(jzk) Ein Frühstücksei mit einem Hammer zubereiten? Speck über dem Bunsenbrenner braten? Würstchen mit einem Beil schneiden? Eine Rakete bauen, die mit einer Luftpumpe angetrieben wird? „Alles kein Problem, wenn wir eine crazy machine haben“ betonte er, bevor es ans Bauen ging. Gemeinsam bastelten und tüftelten sie, um so eine „verrückte Maschine“ zu entwerfen. Dabei mussten sie grundlegende physikalische und technische Zusammenhänge berücksichtigen.

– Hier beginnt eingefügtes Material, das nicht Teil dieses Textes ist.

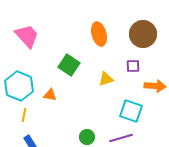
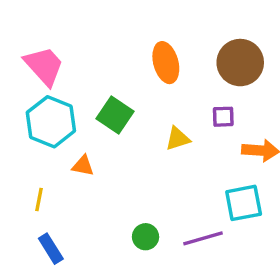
cyan hexagon: (19, 86) -> (51, 122), moved
cyan square: (131, 111) -> (244, 203), moved, turned -30

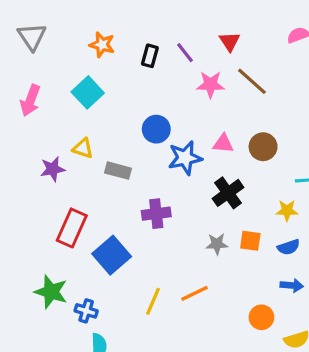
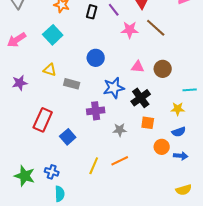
pink arrow: (30, 100) -> (17, 40), turned 36
blue star: (185, 158) -> (114, 88), moved
purple star: (53, 169) -> (20, 83), moved
orange square: (250, 241) -> (148, 123), moved
gray star: (217, 244) -> (120, 130), moved
blue square: (112, 255) -> (68, 137), size x0.7
green star: (51, 292) -> (25, 176), moved
orange circle: (261, 317) -> (162, 147), moved

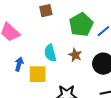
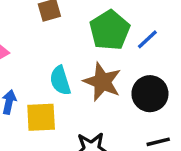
brown star: (75, 55) -> (102, 82), size x1.6

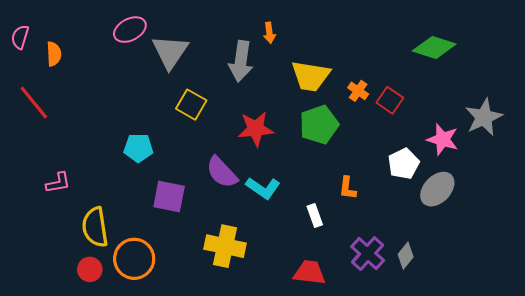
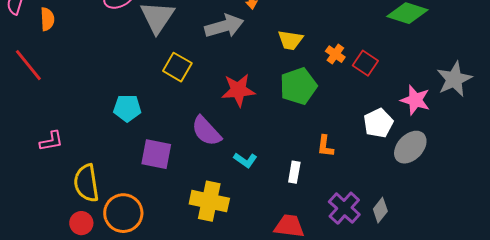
gray arrow: (241, 61) -> (224, 26), turned -114
yellow trapezoid: (311, 76) -> (290, 40), size x0.7
cyan L-shape: (263, 188) -> (245, 160), moved, size x0.7
white rectangle: (315, 216) -> (294, 172), turned 30

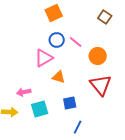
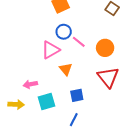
pink line: (76, 42) -> (79, 42), moved
orange triangle: (59, 77) -> (66, 69), turned 32
blue line: (78, 127) -> (74, 120), moved

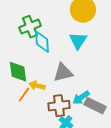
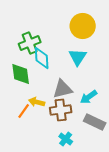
green diamond: (18, 72) -> (21, 74), moved
cyan arrow: (81, 98) -> (89, 97), moved
brown cross: (59, 106) -> (61, 110), moved

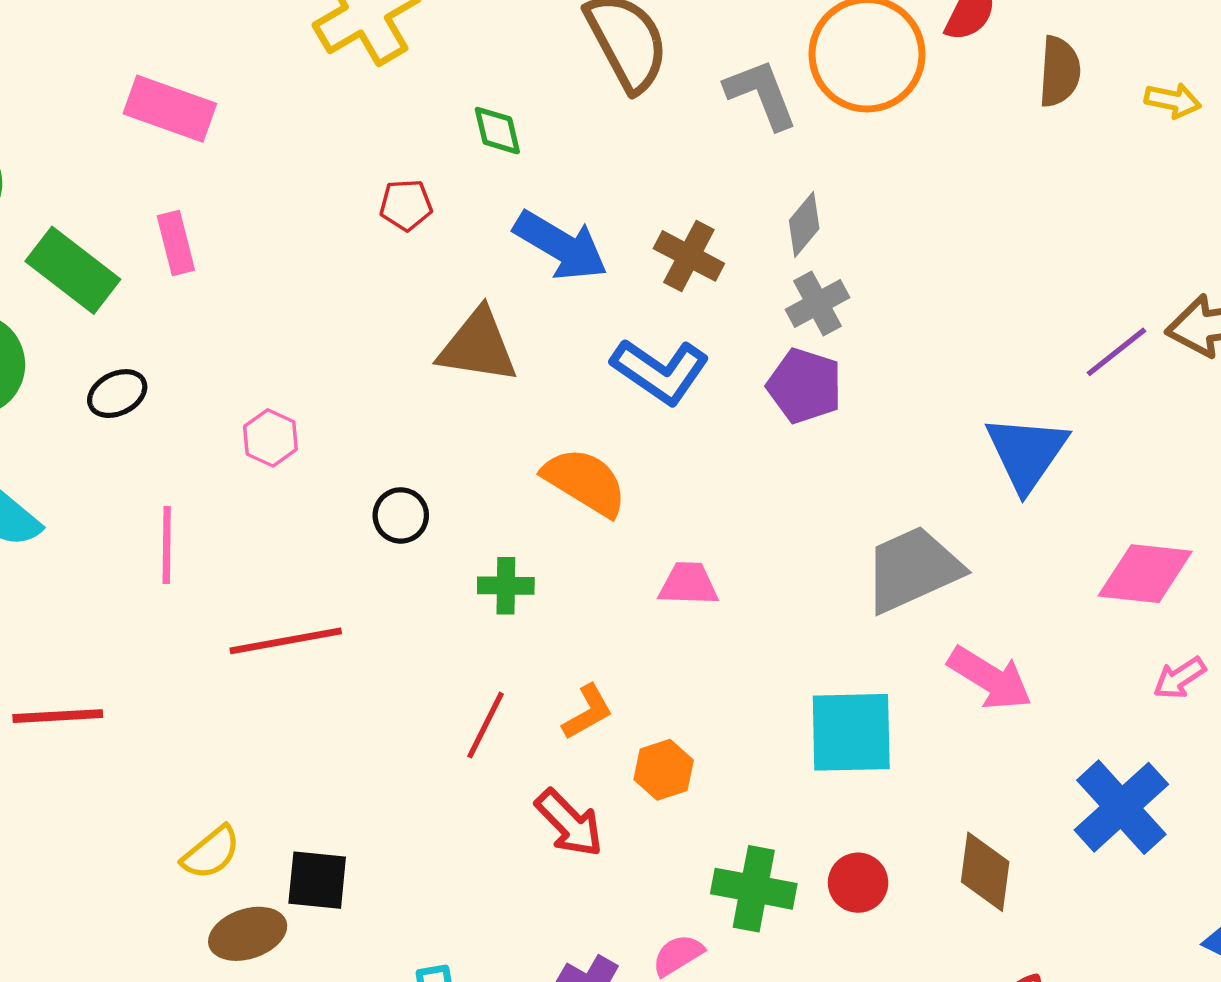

Zuvor erstellte der Betreuer mit den Kids eine Liste von Werkzeugen und Materialien, die sie dazu benötigen. Handsäge, Bohrmaschine, Zangen, Stichsäge, Hammer und einen Akkubohrer kauften sie in einem Baumarkt ein. Jetzt konnten sie nach Herzenslust hämmern, schrauben, bohren und sägen. Genau achtete er darauf, dass sich niemand verletzte. Nicht nur die Buben, sondern auch die Mädchen stellten sich dabei sehr geschickt an. Deshalb konnte der Betreuer allen einen Werkzeugführerschein ausstellen. Als sie alle benötigten Materialien bereitgestellt hatten, machten sie sich mit Feuereifer an die Arbeit. „Wir wollen sehr vieles selber machen“ gaben sie ihrem Betreuer zu verstehen. Als die Zaubermaschine fertig war, wollten sie diese natürlich gleich ausprobieren.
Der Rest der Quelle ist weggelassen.